#### Written request:
Revise the listing from the line containing "sub-region: Florence County" through the line containing "sub-region: Provincia de Santiago", changing every "city" to "locality" and leaving the rest unchanged. Return only those lines.

───── Data rows

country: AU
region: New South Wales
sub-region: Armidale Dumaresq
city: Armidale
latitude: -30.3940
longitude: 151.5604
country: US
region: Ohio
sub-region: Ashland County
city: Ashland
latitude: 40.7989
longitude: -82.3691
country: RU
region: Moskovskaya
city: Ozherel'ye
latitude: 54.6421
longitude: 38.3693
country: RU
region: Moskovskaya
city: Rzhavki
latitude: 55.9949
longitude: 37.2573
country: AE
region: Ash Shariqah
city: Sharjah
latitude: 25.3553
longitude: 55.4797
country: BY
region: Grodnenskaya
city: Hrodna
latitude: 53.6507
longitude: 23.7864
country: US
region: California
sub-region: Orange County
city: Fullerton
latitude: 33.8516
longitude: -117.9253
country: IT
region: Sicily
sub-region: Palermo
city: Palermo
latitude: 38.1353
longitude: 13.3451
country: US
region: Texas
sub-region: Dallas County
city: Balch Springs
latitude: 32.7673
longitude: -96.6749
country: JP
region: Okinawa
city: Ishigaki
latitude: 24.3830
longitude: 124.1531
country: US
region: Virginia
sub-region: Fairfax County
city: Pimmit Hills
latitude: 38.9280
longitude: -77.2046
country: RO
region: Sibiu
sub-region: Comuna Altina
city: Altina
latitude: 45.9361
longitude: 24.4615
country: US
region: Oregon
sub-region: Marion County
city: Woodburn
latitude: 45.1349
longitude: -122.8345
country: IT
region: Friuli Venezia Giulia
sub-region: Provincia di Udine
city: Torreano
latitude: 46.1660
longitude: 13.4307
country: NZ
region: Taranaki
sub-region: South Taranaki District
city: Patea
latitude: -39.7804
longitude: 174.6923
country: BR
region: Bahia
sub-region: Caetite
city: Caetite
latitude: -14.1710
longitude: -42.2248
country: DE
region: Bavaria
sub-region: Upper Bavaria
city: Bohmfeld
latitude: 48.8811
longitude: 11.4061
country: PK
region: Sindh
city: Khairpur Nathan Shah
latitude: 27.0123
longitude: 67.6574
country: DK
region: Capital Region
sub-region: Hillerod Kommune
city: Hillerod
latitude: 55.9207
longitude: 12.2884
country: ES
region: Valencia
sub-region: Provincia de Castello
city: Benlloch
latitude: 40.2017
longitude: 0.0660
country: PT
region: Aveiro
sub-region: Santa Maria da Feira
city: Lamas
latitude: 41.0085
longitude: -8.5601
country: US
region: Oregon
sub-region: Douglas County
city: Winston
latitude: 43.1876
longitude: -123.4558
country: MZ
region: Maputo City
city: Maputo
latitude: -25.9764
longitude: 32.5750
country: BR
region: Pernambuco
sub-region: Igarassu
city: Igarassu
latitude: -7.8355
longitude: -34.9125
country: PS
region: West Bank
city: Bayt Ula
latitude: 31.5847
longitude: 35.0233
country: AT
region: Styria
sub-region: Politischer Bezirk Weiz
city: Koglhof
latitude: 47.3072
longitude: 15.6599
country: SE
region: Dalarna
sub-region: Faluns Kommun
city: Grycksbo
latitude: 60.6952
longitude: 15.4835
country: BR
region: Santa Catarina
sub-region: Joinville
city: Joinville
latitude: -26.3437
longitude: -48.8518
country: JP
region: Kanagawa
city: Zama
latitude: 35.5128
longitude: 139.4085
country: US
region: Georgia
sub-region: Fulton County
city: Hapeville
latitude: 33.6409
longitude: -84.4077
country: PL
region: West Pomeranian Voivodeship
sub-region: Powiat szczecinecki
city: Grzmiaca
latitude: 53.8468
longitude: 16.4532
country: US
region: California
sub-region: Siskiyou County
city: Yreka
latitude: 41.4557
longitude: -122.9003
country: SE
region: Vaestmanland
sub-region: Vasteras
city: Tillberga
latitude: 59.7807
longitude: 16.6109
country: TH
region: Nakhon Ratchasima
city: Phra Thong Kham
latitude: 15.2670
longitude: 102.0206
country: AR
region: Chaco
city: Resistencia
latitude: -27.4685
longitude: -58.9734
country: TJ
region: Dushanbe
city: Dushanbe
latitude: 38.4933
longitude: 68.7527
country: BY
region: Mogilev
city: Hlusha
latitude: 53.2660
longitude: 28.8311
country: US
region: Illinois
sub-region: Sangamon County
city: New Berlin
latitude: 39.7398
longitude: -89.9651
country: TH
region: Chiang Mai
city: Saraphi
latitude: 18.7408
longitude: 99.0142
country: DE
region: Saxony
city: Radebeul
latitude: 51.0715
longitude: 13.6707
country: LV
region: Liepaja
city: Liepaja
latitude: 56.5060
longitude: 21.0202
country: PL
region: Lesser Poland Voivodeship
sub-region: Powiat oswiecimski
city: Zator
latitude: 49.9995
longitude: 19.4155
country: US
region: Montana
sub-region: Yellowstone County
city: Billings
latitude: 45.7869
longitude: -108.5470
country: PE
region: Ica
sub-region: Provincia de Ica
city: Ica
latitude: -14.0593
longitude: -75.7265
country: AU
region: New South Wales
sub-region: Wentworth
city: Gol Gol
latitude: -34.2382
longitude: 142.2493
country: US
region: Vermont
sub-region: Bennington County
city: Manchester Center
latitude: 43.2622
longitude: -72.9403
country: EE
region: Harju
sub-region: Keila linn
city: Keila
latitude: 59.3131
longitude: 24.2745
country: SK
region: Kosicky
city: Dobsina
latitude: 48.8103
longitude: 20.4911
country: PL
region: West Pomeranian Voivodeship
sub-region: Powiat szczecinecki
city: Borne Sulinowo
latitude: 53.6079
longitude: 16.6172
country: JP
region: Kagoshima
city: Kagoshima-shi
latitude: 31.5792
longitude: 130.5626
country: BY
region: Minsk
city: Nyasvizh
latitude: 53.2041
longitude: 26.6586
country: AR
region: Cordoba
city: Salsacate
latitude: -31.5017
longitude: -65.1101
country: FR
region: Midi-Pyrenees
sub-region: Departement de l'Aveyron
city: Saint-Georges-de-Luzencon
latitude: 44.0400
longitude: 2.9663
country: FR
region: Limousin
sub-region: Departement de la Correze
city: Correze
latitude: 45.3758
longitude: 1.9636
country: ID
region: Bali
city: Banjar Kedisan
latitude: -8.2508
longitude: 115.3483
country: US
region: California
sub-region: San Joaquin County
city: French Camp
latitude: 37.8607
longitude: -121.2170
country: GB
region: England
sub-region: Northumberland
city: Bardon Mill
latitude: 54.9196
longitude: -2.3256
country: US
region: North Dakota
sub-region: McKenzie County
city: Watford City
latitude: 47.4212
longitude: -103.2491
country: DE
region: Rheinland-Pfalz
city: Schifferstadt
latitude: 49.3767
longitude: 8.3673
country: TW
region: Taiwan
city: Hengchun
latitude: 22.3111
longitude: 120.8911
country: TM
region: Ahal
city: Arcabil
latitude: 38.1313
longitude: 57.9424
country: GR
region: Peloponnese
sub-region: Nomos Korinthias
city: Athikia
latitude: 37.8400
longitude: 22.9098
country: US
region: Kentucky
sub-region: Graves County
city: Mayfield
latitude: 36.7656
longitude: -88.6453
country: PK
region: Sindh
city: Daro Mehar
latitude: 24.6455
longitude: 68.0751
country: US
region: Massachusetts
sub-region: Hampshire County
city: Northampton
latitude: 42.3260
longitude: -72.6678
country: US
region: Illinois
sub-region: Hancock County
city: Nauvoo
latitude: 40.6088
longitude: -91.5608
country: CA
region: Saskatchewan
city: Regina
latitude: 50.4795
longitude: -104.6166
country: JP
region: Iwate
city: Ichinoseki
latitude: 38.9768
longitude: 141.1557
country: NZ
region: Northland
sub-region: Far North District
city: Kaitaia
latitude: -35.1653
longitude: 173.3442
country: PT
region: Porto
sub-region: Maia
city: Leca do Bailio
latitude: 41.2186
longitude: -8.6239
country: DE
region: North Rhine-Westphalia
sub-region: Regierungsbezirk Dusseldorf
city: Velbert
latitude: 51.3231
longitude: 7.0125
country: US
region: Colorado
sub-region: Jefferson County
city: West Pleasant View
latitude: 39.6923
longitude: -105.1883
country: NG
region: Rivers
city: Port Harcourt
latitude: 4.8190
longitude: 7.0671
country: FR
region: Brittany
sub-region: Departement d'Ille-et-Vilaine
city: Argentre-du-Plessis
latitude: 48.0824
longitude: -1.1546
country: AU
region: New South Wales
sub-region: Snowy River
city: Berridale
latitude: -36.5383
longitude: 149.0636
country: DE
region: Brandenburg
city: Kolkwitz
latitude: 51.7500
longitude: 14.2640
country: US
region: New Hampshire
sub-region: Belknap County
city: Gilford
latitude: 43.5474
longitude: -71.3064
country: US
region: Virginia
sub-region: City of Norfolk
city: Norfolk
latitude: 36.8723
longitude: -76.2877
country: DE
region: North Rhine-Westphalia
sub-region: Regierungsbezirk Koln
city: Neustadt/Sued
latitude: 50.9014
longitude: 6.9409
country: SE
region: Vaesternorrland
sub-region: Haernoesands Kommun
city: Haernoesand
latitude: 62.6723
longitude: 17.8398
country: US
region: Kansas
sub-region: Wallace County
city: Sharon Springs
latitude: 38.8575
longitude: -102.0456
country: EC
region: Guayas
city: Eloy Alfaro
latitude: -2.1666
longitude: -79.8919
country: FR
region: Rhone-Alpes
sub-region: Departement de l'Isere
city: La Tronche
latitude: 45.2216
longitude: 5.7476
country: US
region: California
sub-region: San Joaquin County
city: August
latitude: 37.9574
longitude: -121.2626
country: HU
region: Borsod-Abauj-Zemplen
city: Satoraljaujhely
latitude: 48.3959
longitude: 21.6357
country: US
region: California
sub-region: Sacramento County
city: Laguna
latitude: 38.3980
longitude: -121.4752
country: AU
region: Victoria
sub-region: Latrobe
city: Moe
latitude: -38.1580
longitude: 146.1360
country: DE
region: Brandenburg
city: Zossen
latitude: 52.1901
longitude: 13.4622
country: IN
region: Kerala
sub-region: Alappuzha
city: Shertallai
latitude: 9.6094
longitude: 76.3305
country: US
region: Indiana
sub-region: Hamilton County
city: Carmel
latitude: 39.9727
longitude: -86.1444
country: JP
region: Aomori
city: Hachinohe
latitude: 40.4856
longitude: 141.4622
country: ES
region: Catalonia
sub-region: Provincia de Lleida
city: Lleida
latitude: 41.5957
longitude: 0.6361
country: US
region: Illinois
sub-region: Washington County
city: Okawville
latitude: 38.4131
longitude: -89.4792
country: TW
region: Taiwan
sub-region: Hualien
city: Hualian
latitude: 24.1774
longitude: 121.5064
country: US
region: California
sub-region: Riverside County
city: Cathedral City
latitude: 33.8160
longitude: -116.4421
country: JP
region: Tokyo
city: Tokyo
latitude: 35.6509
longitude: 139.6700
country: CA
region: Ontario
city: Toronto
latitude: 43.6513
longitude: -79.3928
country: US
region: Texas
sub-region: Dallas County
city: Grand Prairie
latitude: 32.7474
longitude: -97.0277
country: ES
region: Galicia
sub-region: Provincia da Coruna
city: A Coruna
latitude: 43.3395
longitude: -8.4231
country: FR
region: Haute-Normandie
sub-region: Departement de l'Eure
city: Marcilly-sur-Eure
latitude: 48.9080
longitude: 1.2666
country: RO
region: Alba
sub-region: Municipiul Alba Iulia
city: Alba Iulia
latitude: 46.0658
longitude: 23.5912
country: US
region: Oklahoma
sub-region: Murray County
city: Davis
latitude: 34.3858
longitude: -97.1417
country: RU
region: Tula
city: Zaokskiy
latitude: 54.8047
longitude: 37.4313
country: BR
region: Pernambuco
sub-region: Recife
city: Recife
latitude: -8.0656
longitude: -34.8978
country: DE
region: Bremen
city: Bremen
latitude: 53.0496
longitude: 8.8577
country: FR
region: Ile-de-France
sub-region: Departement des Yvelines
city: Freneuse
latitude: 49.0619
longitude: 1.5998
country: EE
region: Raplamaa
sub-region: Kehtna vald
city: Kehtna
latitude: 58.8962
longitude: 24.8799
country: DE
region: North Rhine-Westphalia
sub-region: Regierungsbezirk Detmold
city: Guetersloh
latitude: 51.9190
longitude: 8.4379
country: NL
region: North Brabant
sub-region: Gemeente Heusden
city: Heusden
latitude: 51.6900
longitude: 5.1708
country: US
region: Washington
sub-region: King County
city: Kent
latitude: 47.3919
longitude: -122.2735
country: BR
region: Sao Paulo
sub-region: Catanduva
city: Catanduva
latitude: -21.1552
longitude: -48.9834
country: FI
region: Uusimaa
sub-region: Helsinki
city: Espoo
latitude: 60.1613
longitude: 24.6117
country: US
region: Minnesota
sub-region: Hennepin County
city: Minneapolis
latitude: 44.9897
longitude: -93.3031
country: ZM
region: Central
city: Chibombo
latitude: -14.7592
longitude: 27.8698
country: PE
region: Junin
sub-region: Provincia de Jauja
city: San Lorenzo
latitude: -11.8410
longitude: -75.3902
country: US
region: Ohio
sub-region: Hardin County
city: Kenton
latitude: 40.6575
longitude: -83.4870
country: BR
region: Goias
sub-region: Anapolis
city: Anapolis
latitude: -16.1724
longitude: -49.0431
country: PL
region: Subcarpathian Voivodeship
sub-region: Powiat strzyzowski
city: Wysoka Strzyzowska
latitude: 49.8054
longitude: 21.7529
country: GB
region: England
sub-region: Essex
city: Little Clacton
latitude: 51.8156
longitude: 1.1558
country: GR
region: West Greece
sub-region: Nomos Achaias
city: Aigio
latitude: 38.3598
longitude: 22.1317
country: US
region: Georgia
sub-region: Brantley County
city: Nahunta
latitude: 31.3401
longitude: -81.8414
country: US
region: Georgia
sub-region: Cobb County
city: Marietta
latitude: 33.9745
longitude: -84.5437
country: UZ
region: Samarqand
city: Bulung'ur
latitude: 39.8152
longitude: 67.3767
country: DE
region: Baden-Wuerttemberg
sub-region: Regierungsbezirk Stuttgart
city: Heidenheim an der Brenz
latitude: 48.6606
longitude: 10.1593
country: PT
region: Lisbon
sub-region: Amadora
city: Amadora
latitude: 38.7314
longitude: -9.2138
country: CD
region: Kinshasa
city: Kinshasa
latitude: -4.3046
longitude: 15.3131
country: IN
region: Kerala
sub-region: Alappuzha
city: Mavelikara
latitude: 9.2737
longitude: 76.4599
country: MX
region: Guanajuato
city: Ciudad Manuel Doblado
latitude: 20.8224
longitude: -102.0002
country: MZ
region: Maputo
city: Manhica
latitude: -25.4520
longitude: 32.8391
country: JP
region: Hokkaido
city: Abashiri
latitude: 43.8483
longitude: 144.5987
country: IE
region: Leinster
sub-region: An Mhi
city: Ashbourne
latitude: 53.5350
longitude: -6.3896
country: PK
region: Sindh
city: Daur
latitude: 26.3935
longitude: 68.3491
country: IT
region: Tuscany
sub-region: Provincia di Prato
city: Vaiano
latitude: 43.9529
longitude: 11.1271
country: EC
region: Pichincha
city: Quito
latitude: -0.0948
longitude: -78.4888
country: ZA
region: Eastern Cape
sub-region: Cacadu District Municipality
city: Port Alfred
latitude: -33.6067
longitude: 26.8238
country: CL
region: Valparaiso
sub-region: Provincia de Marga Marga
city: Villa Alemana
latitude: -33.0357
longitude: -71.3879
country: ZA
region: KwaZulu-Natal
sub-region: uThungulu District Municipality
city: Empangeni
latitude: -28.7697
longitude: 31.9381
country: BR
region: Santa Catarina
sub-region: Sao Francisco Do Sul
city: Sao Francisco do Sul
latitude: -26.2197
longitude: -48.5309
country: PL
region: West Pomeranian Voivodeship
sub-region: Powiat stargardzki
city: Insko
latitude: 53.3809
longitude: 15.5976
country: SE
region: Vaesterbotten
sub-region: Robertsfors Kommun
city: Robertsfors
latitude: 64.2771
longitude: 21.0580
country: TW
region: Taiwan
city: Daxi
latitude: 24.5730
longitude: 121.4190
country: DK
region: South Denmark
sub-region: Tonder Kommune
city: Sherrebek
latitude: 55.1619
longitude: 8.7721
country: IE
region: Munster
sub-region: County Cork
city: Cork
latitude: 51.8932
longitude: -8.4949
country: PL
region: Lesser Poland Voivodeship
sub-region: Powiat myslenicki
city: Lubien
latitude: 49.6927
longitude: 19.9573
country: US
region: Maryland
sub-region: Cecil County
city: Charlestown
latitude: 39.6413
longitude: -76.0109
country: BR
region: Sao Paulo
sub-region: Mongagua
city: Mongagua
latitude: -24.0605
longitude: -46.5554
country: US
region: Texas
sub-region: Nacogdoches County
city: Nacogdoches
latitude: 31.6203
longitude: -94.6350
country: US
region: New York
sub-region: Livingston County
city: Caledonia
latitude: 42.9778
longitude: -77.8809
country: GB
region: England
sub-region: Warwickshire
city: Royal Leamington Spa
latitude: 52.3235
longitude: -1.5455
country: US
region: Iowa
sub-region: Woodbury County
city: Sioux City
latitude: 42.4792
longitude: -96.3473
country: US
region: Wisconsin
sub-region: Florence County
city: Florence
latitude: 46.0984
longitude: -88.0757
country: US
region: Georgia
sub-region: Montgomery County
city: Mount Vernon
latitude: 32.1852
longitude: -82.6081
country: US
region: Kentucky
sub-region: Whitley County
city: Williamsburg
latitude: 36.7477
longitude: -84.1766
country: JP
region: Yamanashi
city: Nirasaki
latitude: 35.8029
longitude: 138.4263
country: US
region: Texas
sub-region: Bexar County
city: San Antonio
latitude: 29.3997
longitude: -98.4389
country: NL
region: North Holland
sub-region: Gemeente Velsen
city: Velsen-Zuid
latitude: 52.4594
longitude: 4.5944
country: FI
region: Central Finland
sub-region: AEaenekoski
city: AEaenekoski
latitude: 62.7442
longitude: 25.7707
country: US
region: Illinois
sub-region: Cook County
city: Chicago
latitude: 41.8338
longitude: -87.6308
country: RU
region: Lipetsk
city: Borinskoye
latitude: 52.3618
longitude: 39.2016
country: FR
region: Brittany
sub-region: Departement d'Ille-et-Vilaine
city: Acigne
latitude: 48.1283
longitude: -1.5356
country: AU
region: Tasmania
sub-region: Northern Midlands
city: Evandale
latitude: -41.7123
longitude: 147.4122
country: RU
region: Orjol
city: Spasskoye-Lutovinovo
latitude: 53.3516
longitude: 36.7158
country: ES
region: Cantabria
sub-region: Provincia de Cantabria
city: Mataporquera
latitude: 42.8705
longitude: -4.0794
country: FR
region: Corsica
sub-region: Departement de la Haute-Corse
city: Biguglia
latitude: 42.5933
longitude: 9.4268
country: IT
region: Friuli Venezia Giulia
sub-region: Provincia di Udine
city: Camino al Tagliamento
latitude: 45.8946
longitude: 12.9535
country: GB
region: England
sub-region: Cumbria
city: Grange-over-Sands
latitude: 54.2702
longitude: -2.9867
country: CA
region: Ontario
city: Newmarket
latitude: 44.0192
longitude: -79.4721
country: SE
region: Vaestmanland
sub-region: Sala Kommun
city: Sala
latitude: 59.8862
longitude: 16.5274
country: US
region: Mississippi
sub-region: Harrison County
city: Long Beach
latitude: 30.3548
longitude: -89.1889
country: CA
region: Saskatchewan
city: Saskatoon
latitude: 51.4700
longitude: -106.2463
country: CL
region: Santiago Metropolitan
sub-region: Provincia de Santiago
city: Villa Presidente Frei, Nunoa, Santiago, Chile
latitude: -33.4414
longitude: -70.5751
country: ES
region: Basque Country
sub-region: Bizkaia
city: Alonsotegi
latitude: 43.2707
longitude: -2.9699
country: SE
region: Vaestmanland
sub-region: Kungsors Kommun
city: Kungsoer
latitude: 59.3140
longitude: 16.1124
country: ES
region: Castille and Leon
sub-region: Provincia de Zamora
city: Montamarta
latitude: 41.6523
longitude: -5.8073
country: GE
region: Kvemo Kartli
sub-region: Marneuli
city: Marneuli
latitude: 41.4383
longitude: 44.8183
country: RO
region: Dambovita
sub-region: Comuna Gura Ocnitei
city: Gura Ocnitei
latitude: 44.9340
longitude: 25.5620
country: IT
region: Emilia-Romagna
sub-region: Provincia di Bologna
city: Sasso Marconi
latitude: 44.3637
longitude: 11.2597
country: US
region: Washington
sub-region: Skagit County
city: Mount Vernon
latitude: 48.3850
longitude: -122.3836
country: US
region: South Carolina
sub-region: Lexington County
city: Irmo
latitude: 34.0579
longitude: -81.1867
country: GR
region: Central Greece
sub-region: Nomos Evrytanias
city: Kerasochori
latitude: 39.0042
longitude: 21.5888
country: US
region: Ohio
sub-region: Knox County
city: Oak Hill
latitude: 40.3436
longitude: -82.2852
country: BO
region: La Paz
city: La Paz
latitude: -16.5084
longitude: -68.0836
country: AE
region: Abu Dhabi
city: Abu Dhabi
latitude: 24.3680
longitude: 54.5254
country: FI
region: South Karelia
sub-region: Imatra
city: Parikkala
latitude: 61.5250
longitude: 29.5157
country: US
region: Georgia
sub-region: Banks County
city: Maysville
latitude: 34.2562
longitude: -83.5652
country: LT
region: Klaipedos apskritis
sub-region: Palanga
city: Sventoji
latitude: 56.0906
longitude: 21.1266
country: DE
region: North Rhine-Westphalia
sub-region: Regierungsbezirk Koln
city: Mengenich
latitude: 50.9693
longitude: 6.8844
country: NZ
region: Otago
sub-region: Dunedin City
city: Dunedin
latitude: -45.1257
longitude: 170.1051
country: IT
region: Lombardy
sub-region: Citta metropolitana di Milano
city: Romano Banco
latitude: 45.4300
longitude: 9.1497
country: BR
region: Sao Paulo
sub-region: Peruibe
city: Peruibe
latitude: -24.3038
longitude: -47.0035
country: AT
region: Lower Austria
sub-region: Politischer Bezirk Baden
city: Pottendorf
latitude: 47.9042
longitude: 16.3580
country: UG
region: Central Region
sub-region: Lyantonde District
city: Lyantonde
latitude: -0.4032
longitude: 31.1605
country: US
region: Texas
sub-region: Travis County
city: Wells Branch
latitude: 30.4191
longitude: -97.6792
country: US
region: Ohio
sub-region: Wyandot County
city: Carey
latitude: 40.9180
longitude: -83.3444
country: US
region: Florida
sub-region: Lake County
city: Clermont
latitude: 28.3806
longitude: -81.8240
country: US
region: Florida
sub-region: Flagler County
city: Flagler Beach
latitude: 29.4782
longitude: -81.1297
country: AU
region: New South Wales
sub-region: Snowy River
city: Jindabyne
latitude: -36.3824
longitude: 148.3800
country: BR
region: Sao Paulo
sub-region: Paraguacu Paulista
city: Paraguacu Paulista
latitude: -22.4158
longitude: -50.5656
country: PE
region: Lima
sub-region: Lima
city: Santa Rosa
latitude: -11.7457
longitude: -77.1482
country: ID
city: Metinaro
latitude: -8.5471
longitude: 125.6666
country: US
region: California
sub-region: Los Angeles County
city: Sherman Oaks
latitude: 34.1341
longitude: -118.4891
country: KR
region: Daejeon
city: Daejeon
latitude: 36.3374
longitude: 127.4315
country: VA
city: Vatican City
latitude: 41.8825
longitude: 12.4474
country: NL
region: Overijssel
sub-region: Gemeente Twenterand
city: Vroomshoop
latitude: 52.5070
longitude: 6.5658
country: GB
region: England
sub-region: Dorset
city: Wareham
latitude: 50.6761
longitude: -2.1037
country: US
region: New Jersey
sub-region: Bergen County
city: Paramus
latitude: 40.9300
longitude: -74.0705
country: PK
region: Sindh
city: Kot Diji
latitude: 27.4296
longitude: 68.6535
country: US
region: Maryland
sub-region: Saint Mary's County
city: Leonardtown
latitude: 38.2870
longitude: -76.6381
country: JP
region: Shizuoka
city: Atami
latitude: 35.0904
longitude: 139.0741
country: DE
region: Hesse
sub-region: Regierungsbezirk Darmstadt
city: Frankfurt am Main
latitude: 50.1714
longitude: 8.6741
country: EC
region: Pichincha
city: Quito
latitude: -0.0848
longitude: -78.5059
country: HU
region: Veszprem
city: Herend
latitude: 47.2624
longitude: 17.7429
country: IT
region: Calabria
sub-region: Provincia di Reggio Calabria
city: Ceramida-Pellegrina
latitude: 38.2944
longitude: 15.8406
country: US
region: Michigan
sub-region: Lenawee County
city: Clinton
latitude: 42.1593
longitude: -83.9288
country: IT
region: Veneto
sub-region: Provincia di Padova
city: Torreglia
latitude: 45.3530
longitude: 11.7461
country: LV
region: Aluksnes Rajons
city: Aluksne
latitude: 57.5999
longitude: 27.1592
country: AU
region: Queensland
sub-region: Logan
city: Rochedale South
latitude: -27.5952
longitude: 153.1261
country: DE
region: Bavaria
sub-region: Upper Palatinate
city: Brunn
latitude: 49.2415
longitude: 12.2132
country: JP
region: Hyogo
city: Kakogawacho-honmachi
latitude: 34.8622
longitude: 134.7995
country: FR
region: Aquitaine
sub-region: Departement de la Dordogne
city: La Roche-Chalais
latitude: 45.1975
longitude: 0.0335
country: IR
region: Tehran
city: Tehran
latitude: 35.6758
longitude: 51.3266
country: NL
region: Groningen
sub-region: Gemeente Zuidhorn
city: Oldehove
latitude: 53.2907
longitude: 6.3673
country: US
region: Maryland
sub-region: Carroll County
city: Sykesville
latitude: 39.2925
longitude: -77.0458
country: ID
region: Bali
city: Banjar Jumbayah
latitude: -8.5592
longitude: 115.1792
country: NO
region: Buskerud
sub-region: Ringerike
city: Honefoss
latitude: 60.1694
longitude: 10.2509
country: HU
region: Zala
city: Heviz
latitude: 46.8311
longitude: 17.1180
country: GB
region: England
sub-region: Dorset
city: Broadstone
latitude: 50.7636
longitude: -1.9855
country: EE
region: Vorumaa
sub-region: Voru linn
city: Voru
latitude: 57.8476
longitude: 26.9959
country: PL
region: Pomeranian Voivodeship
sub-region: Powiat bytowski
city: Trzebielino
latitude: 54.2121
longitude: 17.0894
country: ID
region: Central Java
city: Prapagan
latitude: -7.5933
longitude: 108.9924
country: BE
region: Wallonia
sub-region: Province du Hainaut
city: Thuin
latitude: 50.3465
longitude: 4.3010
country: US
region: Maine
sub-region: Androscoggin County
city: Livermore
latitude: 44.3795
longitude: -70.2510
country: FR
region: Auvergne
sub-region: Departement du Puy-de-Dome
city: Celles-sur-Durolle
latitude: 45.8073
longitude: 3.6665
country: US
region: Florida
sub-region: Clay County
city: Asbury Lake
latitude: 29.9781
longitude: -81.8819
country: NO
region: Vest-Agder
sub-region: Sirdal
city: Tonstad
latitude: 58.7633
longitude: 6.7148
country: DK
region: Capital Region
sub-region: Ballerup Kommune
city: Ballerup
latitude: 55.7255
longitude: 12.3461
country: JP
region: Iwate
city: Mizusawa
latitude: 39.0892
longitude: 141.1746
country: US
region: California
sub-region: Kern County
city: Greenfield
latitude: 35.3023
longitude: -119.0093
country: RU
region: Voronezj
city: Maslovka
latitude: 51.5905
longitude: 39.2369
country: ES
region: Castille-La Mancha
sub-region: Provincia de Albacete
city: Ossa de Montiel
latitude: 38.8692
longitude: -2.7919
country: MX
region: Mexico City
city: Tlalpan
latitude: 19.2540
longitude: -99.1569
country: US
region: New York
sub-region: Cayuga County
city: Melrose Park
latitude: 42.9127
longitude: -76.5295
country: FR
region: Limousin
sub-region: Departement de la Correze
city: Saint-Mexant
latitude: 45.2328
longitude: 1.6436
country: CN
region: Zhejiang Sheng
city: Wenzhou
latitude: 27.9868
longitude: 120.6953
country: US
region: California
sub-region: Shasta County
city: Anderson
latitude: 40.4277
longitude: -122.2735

──────────

#### Written answer:
sub-region: Florence County
locality: Florence
latitude: 46.0984
longitude: -88.0757
country: US
region: Georgia
sub-region: Montgomery County
locality: Mount Vernon
latitude: 32.1852
longitude: -82.6081
country: US
region: Kentucky
sub-region: Whitley County
locality: Williamsburg
latitude: 36.7477
longitude: -84.1766
country: JP
region: Yamanashi
locality: Nirasaki
latitude: 35.8029
longitude: 138.4263
country: US
region: Texas
sub-region: Bexar County
locality: San Antonio
latitude: 29.3997
longitude: -98.4389
country: NL
region: North Holland
sub-region: Gemeente Velsen
locality: Velsen-Zuid
latitude: 52.4594
longitude: 4.5944
country: FI
region: Central Finland
sub-region: AEaenekoski
locality: AEaenekoski
latitude: 62.7442
longitude: 25.7707
country: US
region: Illinois
sub-region: Cook County
locality: Chicago
latitude: 41.8338
longitude: -87.6308
country: RU
region: Lipetsk
locality: Borinskoye
latitude: 52.3618
longitude: 39.2016
country: FR
region: Brittany
sub-region: Departement d'Ille-et-Vilaine
locality: Acigne
latitude: 48.1283
longitude: -1.5356
country: AU
region: Tasmania
sub-region: Northern Midlands
locality: Evandale
latitude: -41.7123
longitude: 147.4122
country: RU
region: Orjol
locality: Spasskoye-Lutovinovo
latitude: 53.3516
longitude: 36.7158
country: ES
region: Cantabria
sub-region: Provincia de Cantabria
locality: Mataporquera
latitude: 42.8705
longitude: -4.0794
country: FR
region: Corsica
sub-region: Departement de la Haute-Corse
locality: Biguglia
latitude: 42.5933
longitude: 9.4268
country: IT
region: Friuli Venezia Giulia
sub-region: Provincia di Udine
locality: Camino al Tagliamento
latitude: 45.8946
longitude: 12.9535
country: GB
region: England
sub-region: Cumbria
locality: Grange-over-Sands
latitude: 54.2702
longitude: -2.9867
country: CA
region: Ontario
locality: Newmarket
latitude: 44.0192
longitude: -79.4721
country: SE
region: Vaestmanland
sub-region: Sala Kommun
locality: Sala
latitude: 59.8862
longitude: 16.5274
country: US
region: Mississippi
sub-region: Harrison County
locality: Long Beach
latitude: 30.3548
longitude: -89.1889
country: CA
region: Saskatchewan
locality: Saskatoon
latitude: 51.4700
longitude: -106.2463
country: CL
region: Santiago Metropolitan
sub-region: Provincia de Santiago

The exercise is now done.